INTERVIEW-Taiwan urges China to talk politics
TAIPEI, March 2 (Reuters) Days after scrapping guidelines on unification with China, Taiwan today called for talks with its giant neighbour, but China said it would be ''vigilant'' against any Taiwanese moves to full independence.
China refuses to deal with independence-minded Taiwan President Chen Shui-bian, and Chen's scrapping of a council and guidelines focused on ultimate reunification between the two sides drew harsh warnings from Beijing.
But Taiwan's top China policy-maker said the two sides should talk. ''In order for China to better understand Taiwan, there is an urgent need for the two governments to engage each other, to talk to each other,'' Joseph Wu told Reuters.
Wu said Taipei did not rule out any form of future relations with China, as long as the decision was endorsed by the democratic island's 23 million people. It was an apparent attempt to appease a worried Washington, Taiwan's main arms supplier.
''The future is open for Taiwan.
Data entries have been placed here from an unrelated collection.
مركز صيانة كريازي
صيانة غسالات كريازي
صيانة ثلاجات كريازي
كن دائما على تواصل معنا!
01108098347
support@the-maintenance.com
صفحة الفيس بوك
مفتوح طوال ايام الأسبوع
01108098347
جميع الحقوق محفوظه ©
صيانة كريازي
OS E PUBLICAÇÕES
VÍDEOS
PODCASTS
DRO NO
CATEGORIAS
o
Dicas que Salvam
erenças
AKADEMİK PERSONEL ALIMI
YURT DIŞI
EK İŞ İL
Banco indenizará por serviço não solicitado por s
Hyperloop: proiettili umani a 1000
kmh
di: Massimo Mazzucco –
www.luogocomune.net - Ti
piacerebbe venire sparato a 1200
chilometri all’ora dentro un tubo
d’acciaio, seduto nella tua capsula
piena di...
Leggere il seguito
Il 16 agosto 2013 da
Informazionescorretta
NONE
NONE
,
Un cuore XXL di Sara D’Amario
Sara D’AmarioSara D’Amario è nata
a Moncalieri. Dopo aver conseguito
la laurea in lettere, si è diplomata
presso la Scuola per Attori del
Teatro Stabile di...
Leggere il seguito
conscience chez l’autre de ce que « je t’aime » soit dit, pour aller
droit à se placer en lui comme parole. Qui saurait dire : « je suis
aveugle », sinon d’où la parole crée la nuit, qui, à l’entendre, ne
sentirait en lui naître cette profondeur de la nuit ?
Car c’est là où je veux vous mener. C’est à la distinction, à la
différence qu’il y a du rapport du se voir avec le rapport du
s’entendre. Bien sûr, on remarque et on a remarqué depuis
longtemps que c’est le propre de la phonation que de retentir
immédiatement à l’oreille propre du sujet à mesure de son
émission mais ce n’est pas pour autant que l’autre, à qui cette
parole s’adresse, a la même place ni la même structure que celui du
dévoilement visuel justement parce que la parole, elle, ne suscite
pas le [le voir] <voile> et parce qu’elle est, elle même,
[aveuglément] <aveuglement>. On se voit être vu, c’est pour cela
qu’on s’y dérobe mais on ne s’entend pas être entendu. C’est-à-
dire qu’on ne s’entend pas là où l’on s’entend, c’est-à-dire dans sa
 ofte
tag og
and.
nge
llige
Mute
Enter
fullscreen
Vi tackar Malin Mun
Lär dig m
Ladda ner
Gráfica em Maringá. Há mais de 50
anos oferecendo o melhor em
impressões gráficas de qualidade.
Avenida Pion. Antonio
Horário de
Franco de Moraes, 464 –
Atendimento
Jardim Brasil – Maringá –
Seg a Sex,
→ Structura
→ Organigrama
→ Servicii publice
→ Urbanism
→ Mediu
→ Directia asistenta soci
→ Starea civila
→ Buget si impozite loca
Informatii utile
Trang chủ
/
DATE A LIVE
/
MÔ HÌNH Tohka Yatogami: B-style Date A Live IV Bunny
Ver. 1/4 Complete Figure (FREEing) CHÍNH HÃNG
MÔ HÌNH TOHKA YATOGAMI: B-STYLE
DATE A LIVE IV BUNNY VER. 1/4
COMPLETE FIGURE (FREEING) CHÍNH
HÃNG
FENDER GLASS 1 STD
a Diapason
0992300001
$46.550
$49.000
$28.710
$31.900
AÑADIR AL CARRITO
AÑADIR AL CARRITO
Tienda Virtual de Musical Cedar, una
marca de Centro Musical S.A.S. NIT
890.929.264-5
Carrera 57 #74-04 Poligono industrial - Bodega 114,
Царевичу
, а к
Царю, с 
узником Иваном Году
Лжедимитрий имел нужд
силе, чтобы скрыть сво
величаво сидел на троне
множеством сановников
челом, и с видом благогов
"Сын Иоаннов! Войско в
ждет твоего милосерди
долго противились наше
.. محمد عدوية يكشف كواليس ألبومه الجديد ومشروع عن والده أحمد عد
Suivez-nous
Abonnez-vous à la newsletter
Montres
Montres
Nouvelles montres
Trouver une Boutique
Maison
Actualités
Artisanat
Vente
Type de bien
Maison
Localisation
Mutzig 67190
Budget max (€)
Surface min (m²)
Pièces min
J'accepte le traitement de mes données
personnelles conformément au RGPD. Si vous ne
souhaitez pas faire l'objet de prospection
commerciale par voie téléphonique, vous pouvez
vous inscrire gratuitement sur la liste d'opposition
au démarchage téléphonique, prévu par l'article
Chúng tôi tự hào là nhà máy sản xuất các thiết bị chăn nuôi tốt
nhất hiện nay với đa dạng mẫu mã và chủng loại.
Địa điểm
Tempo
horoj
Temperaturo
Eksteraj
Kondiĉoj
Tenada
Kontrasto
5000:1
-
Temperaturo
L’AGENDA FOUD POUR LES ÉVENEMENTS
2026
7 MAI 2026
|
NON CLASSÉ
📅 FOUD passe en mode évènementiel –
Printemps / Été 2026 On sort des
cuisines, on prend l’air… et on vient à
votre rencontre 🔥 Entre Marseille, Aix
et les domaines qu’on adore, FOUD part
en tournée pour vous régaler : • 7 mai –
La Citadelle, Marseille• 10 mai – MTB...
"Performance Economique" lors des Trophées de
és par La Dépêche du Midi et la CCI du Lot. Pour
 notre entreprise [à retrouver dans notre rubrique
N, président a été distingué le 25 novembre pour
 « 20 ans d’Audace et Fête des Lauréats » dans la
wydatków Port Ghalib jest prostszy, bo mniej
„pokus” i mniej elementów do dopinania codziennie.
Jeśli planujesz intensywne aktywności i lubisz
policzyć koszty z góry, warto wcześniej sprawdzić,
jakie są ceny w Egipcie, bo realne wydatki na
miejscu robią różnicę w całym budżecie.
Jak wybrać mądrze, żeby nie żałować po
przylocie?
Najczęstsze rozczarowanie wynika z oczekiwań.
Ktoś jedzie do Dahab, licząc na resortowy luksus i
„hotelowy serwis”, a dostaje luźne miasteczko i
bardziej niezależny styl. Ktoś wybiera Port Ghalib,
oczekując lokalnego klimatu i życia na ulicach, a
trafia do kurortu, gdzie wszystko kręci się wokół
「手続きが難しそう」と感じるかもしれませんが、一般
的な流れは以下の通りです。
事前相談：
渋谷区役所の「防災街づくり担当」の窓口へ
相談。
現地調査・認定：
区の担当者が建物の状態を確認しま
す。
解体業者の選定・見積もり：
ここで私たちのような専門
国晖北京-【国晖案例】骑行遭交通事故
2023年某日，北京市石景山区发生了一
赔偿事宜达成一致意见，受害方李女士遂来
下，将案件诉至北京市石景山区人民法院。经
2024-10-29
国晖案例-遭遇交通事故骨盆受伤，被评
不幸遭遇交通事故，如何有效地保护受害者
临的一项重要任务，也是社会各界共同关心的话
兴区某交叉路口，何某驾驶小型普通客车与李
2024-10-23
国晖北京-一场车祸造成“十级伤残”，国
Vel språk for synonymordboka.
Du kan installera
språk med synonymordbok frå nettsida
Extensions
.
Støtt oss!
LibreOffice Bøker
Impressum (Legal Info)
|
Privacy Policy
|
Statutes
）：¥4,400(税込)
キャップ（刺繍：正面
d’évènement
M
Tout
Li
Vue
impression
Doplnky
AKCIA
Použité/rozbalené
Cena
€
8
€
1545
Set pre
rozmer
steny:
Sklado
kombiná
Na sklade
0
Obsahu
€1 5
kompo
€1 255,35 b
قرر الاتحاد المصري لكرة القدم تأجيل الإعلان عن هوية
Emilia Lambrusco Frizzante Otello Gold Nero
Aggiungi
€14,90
We hope the Chinese side will do it in a civilised way -- talk to Taiwan in a peaceful way in order to resolve the differences,'' said Wu, chairman of the ministerial-level Mainland Affairs Council.
He added that such talks must proceed without preconditions and on an equal footing.
China has considered Taiwan a breakaway province since their split at the end of the Chinese civil war in 1949. It has threatened force if the island formally declares independence.
Chen declared an end to the National Unification Council and its 15-year-old unification guidelines on Monday, defying warnings from Beijing and Washington.
Chinese Premier Wen Jiabao today told German Chancellor Angela Merkel that Chen's act was ''a brazen provocation of the one China principle universally adhered to by the international community, and serious sabotage of peace and stability in the Taiwan Strait''.